THE PROBLEM
Please rewrite the records from the line with "大型育苗基地和农业园区是主要用户，也逐渐向家庭农场普" up to and including the line with "а, шашка...", putting "润滑油" in place of "润滑脂" and leaving everything else unchanged.

THE DATA section start

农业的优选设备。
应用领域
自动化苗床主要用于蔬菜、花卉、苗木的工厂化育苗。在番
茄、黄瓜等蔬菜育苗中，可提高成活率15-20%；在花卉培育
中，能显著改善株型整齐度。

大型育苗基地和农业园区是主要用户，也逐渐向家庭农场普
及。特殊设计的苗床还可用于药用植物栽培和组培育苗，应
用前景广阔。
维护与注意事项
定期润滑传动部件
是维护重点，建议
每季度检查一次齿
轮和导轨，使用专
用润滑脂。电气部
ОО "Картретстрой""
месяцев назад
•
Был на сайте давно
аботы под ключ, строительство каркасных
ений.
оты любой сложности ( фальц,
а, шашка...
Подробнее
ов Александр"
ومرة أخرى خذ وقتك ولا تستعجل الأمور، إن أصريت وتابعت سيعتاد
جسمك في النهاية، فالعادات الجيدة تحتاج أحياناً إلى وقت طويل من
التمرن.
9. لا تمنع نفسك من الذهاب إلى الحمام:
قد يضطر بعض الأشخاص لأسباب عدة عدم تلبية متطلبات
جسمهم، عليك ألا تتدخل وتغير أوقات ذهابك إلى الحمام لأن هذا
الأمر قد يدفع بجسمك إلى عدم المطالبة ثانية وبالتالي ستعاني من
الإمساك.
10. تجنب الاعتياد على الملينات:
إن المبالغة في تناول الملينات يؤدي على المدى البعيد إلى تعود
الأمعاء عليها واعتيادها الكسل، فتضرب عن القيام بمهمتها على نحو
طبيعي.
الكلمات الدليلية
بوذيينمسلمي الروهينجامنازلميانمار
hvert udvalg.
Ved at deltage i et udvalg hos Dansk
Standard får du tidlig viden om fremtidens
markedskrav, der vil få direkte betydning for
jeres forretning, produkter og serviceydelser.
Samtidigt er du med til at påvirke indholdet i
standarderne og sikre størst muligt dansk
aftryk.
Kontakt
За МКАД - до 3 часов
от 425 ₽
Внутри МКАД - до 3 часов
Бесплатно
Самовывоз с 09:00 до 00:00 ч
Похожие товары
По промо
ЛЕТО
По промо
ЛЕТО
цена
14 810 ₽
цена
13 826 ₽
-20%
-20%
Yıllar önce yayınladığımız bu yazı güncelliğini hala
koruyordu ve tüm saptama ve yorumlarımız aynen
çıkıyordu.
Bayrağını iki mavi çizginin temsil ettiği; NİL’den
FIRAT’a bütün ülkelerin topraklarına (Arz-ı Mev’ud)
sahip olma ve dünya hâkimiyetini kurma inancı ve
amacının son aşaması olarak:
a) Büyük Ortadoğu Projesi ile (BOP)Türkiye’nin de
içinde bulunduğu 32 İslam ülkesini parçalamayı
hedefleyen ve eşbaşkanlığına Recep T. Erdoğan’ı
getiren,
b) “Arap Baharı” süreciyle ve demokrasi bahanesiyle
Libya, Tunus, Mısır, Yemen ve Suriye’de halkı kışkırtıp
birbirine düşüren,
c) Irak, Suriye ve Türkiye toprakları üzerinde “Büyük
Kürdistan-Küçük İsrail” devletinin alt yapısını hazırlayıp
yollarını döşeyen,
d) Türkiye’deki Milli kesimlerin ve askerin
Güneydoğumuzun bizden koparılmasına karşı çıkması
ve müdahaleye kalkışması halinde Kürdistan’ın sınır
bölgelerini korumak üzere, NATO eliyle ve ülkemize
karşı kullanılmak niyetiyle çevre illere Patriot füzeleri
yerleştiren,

THE DATA section end

ANSWER BOX
大型育苗基地和农业园区是主要用户，也逐渐向家庭农场普
及。特殊设计的苗床还可用于药用植物栽培和组培育苗，应
用前景广阔。
维护与注意事项
定期润滑传动部件
是维护重点，建议
每季度检查一次齿
轮和导轨，使用专
用润滑油。电气部
ОО "Картретстрой""
месяцев назад
•
Был на сайте давно
аботы под ключ, строительство каркасных
ений.
оты любой сложности ( фальц,
а, шашка...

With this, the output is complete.